話してみるとあとの2人は同じ出稼ぎの猫の半獣人で同年代どうし仲良くなったらしい。
「ターニャ、どう見ても脈なしだよ」
「迫れば迫るほど引かれる感じ」
「そ、そんなことないよワタシの魅力にかかれば……」
姦しいが仲の良いことはいいことだな、ターニャ達は置いといてキノコと鶏肉と生姜の中華ちまきを食べた後、傭兵ギルドのバランさんに会いに行く。
「ダイチ!アレから音沙汰なしじゃないか。ギャバン様の欲求不満を気にしていたのか?たしかにボロボロにされたがお前のせいじゃないぞ」
「やっぱり俺にも責任あるよ本当にゴメン、でも顔を見せなかったのは冒険者として忙しくて」
俺がそこまで言うとバランさんは真剣な表情になりギルドの奥の部屋に来るように言った。頑丈そうな扉と他の部分とは明らかに違う壁の材質、秘密の話をするための部屋で間違い無いだろう。

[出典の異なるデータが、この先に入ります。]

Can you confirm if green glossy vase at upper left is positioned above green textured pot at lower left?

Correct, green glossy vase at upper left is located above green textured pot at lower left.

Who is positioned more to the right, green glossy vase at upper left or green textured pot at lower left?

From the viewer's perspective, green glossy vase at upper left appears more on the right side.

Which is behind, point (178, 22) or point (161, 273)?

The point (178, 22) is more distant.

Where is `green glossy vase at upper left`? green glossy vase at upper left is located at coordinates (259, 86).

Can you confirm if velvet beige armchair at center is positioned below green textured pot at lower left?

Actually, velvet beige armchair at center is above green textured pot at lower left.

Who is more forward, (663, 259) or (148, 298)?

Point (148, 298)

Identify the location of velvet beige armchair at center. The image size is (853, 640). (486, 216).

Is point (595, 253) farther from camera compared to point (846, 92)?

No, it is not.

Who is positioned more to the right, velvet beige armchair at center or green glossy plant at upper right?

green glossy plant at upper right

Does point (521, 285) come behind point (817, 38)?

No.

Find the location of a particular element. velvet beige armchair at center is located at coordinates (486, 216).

「ダイチが関わった事件だがこの町だけでなく国全体を揺るがす事になっている。まだ調査中だが真人類派の薬物中毒者の中に有力貴族の子弟が多く含まれている」
「後で糸を引いている組織についてはまだ何も分からないのか?」
「分かっている事は禁呪や未知の魔術の研究をしている事くらいだ目的に関しては謎だがギャバン卿はコーガ王国の滅亡に深く関わっていると睨んでいる」
やっぱり後手後手にまわるしかないのか、ヒーローが割に合わないって話の時に「正義の味方は専守防衛が基本だからね常に後手だから不利な状況で戦わないといけない」って小浜さんが言ってたな。
その後で柿本さんがさらりと返した「それをひっくり返すのがヒーローの醍醐味じゃないか」と言う言葉には同感した。

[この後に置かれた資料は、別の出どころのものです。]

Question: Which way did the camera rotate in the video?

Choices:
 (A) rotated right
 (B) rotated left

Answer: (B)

「奴らが何をしようとしているかは知らないが、この世界に仇なすなら叩き潰すだけだ」
「ソルテラス様として?」
「ああ、俺は冒険者ダイチだが世界の危機や弱きを害する者があればソルテラスとして戦う」
「俺の権限ではそれほど多くないけど、できる限りの情報は提供させてもらうよ。もしかしたらエンリーク神殿の事件にも関与してるかもしれないからな」
有り得るな、全てが謎だがソルテラスの敵だということは間違い無いだろう。とりあえず組織については王国の重鎮クラスが、責任者となって調査しているらしい。もちろんギャバン卿が先頭に立っている。

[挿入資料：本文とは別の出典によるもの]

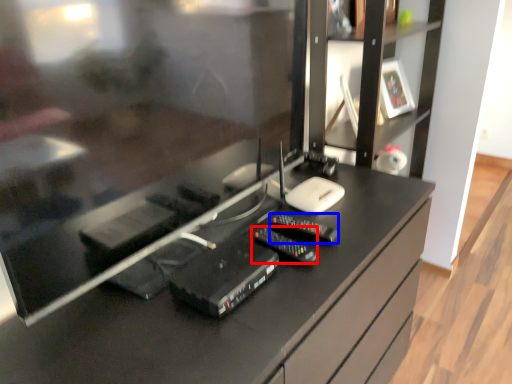
Question: Which of the following is the closest to the observer, equipment (highlighted by a red box) or control (highlighted by a blue box)?

Choices:
 (A) equipment
 (B) control

Answer: (A)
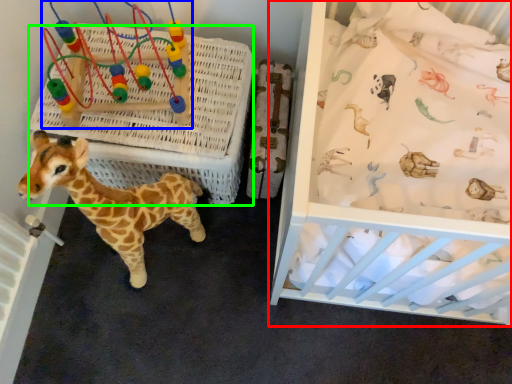
Question: Considering the real-world distances, which object is closest to infant bed (highlighted by a red box)? toy (highlighted by a blue box) or crate (highlighted by a green box).

Choices:
 (A) toy
 (B) crate

Answer: (B)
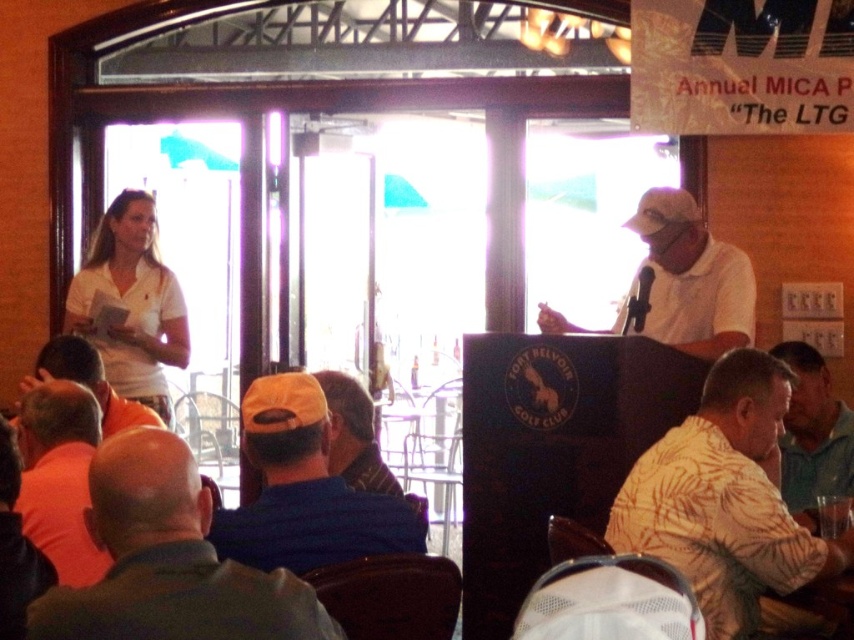
Question: Observing the image, what is the correct spatial positioning of green fabric shirt at lower right in reference to orange knit cap at center?

Choices:
 (A) below
 (B) above

Answer: (A)

Question: Which object appears closest to the camera in this image?

Choices:
 (A) green fabric shirt at lower right
 (B) white matte shirt at left

Answer: (A)

Question: Does green fabric shirt at lower right appear on the left side of orange shirt at lower left?

Choices:
 (A) yes
 (B) no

傭兵ギルドを後にして冒険者ギルドに行く、いつも通りに若手の訓練を手伝って依頼を探す。町の様子もギルドも何も変わらない、水面下で謎の組織が暗躍している事を誰も知らずに1日が過ぎて行く。
今日はジュリーさんの店でハマーと一杯やっている。常連達もいつも通り仕事を終えスパイシーな料理と酒を楽しんでいる。酒の締めに頼んだピリ辛の雑炊を運んできたターニャがいつもと違うテンションで俺に聞いてきた。
「ねえダイチ、ここに来る途中でラッキ見なかった、お使いに出てから帰ってないらしいの」
ラッキっていうのは朝市で出会ったターニャの友達のトラ猫獣人のことみたいだ、香辛料を扱う商店に住み込みで働いていて、昼過ぎに配達に出かけてから行方不明になっているらしい。
「開店前うちにスパイスを届けに来たのを最後に誰も見てないのよね、愛想がよくて働き者だしサボるような子じゃないから心配だわ」
ジュリーさんも心配そうにしている、若い女の子だから余計に心配だな。
翌朝、町外れの水路でラッキの無惨な変死体が発見されたのがロクジョウの町を揺るがす事件の始まりとなった。